Aim of the exercise:
Keeping every word intact, reproduce all of the records.

Data records section start

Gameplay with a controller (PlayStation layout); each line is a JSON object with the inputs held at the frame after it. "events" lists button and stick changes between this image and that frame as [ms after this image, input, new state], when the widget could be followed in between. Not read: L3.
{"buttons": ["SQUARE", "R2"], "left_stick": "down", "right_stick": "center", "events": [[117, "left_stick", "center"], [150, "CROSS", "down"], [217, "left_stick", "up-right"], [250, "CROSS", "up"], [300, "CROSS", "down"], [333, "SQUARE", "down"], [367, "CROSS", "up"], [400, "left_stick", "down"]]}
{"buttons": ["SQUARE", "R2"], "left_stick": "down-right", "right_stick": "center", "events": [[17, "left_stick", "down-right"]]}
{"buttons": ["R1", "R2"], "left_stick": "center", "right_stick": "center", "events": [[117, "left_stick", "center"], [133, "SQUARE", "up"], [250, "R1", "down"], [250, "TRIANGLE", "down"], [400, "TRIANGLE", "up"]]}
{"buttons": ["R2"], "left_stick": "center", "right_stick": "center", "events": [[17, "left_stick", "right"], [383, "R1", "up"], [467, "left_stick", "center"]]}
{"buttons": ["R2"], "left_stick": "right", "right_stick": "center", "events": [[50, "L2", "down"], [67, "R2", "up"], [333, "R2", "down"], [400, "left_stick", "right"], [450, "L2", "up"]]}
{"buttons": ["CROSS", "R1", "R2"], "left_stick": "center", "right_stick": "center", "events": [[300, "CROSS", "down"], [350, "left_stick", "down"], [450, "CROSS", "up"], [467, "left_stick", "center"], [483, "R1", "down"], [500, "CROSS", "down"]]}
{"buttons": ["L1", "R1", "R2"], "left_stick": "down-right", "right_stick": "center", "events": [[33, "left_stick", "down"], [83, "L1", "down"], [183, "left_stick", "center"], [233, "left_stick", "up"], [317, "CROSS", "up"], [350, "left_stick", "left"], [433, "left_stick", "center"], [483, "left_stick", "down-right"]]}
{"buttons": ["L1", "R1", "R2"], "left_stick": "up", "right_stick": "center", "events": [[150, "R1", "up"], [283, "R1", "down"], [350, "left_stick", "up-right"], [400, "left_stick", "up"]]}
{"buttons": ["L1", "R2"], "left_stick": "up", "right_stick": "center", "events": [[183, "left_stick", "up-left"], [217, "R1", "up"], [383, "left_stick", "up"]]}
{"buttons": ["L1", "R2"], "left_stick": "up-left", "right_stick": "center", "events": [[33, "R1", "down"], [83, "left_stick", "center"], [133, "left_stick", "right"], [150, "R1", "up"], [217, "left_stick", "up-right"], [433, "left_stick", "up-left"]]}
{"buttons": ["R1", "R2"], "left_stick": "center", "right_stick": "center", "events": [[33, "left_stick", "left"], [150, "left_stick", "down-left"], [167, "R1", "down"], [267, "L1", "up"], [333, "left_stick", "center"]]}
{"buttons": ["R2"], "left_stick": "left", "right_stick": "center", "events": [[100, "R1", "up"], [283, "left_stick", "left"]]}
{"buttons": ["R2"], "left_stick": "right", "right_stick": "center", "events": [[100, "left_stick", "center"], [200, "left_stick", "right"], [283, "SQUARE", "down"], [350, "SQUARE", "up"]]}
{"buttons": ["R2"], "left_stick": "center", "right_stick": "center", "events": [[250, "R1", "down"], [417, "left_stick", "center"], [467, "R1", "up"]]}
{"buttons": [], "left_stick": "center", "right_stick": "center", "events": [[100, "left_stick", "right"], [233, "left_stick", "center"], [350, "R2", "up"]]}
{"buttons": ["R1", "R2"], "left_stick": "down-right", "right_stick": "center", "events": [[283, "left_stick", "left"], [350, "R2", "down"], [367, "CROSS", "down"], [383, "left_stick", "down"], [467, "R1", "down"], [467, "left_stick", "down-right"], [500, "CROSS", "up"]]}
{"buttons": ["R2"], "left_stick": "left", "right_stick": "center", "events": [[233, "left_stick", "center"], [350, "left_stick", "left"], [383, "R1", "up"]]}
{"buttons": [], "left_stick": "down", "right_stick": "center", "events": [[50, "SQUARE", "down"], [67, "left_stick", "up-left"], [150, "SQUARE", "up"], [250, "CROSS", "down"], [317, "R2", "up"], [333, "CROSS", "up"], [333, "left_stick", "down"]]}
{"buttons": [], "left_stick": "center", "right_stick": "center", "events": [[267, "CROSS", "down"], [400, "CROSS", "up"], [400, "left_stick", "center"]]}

Data records section end

Completed task:
Gameplay with a controller (PlayStation layout); each line is a JSON object with the inputs held at the frame after it. "events" lists button and stick changes between this image and that frame as [ms after this image, input, new state], when the widget could be followed in between. Not read: L3.
{"buttons": ["SQUARE", "R2"], "left_stick": "down", "right_stick": "center", "events": [[117, "left_stick", "center"], [150, "CROSS", "down"], [217, "left_stick", "up-right"], [250, "CROSS", "up"], [300, "CROSS", "down"], [333, "SQUARE", "down"], [367, "CROSS", "up"], [400, "left_stick", "down"]]}
{"buttons": ["SQUARE", "R2"], "left_stick": "down-right", "right_stick": "center", "events": [[17, "left_stick", "down-right"]]}
{"buttons": ["R1", "R2"], "left_stick": "center", "right_stick": "center", "events": [[117, "left_stick", "center"], [133, "SQUARE", "up"], [250, "R1", "down"], [250, "TRIANGLE", "down"], [400, "TRIANGLE", "up"]]}
{"buttons": ["R2"], "left_stick": "center", "right_stick": "center", "events": [[17, "left_stick", "right"], [383, "R1", "up"], [467, "left_stick", "center"]]}
{"buttons": ["R2"], "left_stick": "right", "right_stick": "center", "events": [[50, "L2", "down"], [67, "R2", "up"], [333, "R2", "down"], [400, "left_stick", "right"], [450, "L2", "up"]]}
{"buttons": ["CROSS", "R1", "R2"], "left_stick": "center", "right_stick": "center", "events": [[300, "CROSS", "down"], [350, "left_stick", "down"], [450, "CROSS", "up"], [467, "left_stick", "center"], [483, "R1", "down"], [500, "CROSS", "down"]]}
{"buttons": ["L1", "R1", "R2"], "left_stick": "down-right", "right_stick": "center", "events": [[33, "left_stick", "down"], [83, "L1", "down"], [183, "left_stick", "center"], [233, "left_stick", "up"], [317, "CROSS", "up"], [350, "left_stick", "left"], [433, "left_stick", "center"], [483, "left_stick", "down-right"]]}
{"buttons": ["L1", "R1", "R2"], "left_stick": "up", "right_stick": "center", "events": [[150, "R1", "up"], [283, "R1", "down"], [350, "left_stick", "up-right"], [400, "left_stick", "up"]]}
{"buttons": ["L1", "R2"], "left_stick": "up", "right_stick": "center", "events": [[183, "left_stick", "up-left"], [217, "R1", "up"], [383, "left_stick", "up"]]}
{"buttons": ["L1", "R2"], "left_stick": "up-left", "right_stick": "center", "events": [[33, "R1", "down"], [83, "left_stick", "center"], [133, "left_stick", "right"], [150, "R1", "up"], [217, "left_stick", "up-right"], [433, "left_stick", "up-left"]]}
{"buttons": ["R1", "R2"], "left_stick": "center", "right_stick": "center", "events": [[33, "left_stick", "left"], [150, "left_stick", "down-left"], [167, "R1", "down"], [267, "L1", "up"], [333, "left_stick", "center"]]}
{"buttons": ["R2"], "left_stick": "left", "right_stick": "center", "events": [[100, "R1", "up"], [283, "left_stick", "left"]]}
{"buttons": ["R2"], "left_stick": "right", "right_stick": "center", "events": [[100, "left_stick", "center"], [200, "left_stick", "right"], [283, "SQUARE", "down"], [350, "SQUARE", "up"]]}
{"buttons": ["R2"], "left_stick": "center", "right_stick": "center", "events": [[250, "R1", "down"], [417, "left_stick", "center"], [467, "R1", "up"]]}
{"buttons": [], "left_stick": "center", "right_stick": "center", "events": [[100, "left_stick", "right"], [233, "left_stick", "center"], [350, "R2", "up"]]}
{"buttons": ["R1", "R2"], "left_stick": "down-right", "right_stick": "center", "events": [[283, "left_stick", "left"], [350, "R2", "down"], [367, "CROSS", "down"], [383, "left_stick", "down"], [467, "R1", "down"], [467, "left_stick", "down-right"], [500, "CROSS", "up"]]}
{"buttons": ["R2"], "left_stick": "left", "right_stick": "center", "events": [[233, "left_stick", "center"], [350, "left_stick", "left"], [383, "R1", "up"]]}
{"buttons": [], "left_stick": "down", "right_stick": "center", "events": [[50, "SQUARE", "down"], [67, "left_stick", "up-left"], [150, "SQUARE", "up"], [250, "CROSS", "down"], [317, "R2", "up"], [333, "CROSS", "up"], [333, "left_stick", "down"]]}
{"buttons": [], "left_stick": "center", "right_stick": "center", "events": [[267, "CROSS", "down"], [400, "CROSS", "up"], [400, "left_stick", "center"]]}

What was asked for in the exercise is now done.